WORK INSTRUCTIONS
Find how many lines in the material hold the word "velegnet", then state that number and nothing more.

GIVEN ENTRIES

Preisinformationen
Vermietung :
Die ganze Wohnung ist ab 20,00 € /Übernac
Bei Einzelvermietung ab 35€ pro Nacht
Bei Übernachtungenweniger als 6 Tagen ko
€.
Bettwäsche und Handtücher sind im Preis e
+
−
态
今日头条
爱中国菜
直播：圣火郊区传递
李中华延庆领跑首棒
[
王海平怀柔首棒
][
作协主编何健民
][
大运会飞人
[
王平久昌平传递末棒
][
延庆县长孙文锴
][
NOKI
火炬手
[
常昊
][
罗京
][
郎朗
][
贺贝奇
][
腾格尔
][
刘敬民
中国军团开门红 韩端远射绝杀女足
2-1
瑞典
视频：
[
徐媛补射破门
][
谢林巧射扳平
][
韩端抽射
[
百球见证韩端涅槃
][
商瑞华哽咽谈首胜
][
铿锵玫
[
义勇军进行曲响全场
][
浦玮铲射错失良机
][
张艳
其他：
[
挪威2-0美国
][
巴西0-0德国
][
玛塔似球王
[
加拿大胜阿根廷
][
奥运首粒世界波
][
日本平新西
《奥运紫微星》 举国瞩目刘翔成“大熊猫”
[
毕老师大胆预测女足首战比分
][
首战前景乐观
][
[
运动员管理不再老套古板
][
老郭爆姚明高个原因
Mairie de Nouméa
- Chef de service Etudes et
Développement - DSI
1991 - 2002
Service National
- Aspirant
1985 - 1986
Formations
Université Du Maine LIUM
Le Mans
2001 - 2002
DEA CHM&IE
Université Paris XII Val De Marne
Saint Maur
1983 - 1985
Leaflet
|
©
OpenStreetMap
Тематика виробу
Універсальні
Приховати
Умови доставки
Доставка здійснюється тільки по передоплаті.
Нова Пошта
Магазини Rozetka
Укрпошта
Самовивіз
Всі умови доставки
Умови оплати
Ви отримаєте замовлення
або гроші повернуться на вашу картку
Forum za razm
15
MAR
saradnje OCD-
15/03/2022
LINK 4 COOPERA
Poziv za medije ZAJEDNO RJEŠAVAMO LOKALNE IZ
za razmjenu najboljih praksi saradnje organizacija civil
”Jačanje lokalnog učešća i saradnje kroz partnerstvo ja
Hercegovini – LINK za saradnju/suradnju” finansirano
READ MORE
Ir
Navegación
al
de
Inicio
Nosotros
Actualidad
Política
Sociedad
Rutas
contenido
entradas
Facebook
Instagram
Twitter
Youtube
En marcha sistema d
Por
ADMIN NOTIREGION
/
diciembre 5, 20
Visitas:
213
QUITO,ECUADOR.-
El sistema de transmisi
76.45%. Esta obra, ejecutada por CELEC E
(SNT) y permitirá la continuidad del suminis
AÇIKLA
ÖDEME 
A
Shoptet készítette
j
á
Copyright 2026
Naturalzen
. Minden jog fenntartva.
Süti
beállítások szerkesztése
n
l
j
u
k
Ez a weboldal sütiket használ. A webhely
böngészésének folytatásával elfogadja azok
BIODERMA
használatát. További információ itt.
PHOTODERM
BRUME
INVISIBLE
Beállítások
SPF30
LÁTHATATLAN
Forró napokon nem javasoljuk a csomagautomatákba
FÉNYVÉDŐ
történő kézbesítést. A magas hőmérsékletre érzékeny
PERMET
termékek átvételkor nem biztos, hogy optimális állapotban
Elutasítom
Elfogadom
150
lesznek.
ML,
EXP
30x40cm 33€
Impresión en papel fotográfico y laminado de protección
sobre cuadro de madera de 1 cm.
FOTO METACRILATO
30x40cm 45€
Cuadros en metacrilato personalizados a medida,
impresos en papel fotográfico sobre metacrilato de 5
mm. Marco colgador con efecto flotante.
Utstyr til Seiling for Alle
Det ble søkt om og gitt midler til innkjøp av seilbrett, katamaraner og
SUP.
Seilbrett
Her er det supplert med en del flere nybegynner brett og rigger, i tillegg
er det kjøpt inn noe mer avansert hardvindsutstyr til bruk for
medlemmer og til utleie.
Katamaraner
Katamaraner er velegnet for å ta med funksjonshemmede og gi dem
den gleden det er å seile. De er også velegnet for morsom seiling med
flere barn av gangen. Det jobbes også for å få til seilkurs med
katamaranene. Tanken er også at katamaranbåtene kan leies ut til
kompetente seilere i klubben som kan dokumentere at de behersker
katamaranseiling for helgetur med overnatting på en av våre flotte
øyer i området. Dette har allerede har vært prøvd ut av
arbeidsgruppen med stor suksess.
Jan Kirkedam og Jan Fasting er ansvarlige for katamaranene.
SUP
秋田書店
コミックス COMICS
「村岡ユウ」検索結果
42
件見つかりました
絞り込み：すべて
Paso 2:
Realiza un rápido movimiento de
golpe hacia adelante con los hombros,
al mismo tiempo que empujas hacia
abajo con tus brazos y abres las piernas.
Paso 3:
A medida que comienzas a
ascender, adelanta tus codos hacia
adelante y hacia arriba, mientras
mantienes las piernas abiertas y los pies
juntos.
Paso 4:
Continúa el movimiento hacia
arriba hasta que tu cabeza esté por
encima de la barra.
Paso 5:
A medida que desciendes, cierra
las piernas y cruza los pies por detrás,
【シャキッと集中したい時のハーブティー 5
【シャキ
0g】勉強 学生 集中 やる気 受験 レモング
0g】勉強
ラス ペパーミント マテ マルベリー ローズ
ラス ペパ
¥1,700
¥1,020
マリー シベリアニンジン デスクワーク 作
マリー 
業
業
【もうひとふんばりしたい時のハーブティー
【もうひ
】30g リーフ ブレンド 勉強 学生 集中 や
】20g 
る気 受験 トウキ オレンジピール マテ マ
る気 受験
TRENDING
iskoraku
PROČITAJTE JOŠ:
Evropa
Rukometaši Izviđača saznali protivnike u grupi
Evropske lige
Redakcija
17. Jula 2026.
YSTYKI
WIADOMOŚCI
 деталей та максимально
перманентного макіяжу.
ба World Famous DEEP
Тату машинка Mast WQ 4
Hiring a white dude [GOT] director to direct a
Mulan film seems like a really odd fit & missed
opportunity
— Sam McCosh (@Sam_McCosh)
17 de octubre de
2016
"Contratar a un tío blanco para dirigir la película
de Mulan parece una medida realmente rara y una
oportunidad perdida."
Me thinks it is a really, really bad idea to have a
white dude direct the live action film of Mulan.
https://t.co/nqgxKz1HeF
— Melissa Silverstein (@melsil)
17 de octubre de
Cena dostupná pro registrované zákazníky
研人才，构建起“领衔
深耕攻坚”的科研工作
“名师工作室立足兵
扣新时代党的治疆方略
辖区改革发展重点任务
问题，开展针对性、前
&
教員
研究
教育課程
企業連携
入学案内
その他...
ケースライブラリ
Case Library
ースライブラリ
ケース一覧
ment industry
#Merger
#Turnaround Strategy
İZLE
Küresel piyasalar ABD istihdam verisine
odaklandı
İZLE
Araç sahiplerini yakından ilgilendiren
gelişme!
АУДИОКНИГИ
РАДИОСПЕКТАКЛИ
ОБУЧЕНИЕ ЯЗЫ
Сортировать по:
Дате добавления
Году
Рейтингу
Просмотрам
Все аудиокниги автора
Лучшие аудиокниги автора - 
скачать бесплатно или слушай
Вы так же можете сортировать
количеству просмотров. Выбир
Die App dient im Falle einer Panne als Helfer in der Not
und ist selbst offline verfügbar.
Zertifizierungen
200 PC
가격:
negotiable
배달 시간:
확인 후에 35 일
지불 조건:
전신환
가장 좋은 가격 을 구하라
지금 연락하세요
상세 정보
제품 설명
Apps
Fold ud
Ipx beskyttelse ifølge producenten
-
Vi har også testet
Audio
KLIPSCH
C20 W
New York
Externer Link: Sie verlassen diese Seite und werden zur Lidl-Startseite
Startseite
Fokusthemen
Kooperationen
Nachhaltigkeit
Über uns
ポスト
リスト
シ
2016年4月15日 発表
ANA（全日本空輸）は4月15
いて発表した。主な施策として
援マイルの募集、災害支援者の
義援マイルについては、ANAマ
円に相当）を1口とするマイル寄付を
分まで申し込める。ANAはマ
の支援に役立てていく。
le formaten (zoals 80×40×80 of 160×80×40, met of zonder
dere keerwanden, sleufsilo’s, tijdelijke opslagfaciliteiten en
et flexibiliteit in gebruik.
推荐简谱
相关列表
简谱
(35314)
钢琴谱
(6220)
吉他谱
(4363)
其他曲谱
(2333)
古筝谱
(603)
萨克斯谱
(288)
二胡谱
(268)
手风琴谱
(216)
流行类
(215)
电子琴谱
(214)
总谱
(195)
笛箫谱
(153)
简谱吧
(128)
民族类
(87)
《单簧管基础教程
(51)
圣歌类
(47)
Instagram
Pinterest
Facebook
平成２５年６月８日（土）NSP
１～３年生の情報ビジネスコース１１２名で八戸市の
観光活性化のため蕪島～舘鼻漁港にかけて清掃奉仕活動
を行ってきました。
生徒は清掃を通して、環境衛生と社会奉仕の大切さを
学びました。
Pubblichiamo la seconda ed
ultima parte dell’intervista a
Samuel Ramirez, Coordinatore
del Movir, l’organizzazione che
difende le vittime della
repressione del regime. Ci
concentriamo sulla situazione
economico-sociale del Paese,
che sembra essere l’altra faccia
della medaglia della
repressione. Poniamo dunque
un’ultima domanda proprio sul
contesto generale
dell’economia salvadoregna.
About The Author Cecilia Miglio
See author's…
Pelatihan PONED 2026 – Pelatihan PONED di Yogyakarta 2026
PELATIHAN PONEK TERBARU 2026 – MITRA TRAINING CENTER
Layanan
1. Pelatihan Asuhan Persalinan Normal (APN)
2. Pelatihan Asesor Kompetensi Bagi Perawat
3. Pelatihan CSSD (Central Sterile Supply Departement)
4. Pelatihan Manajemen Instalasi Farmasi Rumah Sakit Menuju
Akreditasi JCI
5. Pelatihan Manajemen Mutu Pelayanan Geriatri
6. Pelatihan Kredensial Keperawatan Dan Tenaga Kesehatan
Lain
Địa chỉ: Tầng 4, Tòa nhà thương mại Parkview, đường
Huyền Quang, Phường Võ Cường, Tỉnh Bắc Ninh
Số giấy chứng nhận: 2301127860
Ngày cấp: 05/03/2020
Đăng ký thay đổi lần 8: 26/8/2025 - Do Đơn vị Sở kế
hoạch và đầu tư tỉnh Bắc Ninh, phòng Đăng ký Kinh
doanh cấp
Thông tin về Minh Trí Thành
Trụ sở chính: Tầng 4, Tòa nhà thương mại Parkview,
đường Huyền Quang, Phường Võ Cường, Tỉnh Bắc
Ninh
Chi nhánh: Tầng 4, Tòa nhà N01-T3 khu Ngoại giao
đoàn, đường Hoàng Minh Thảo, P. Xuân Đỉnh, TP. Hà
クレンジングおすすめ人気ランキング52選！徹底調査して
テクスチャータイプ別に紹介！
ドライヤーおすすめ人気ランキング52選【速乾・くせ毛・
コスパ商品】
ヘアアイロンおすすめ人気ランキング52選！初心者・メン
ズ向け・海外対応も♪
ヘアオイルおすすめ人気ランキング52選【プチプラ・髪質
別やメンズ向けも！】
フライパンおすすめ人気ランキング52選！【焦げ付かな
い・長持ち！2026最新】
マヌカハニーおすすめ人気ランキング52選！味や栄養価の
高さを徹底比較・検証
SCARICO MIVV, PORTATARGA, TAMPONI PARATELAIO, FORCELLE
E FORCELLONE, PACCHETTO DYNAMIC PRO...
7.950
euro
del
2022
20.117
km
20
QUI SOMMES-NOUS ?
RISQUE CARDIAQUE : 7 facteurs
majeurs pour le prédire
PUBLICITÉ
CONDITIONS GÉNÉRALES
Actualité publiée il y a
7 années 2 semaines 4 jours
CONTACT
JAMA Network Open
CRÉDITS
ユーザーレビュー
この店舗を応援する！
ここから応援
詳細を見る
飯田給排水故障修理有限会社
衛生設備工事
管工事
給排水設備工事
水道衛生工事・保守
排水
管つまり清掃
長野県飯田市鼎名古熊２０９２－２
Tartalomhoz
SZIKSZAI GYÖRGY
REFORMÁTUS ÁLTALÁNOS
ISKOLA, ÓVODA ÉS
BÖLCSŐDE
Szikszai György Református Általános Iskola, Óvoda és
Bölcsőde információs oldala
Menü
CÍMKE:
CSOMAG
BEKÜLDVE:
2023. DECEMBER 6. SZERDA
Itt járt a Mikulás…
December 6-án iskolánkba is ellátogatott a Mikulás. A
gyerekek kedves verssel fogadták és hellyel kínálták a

YOUR RESPONSE
2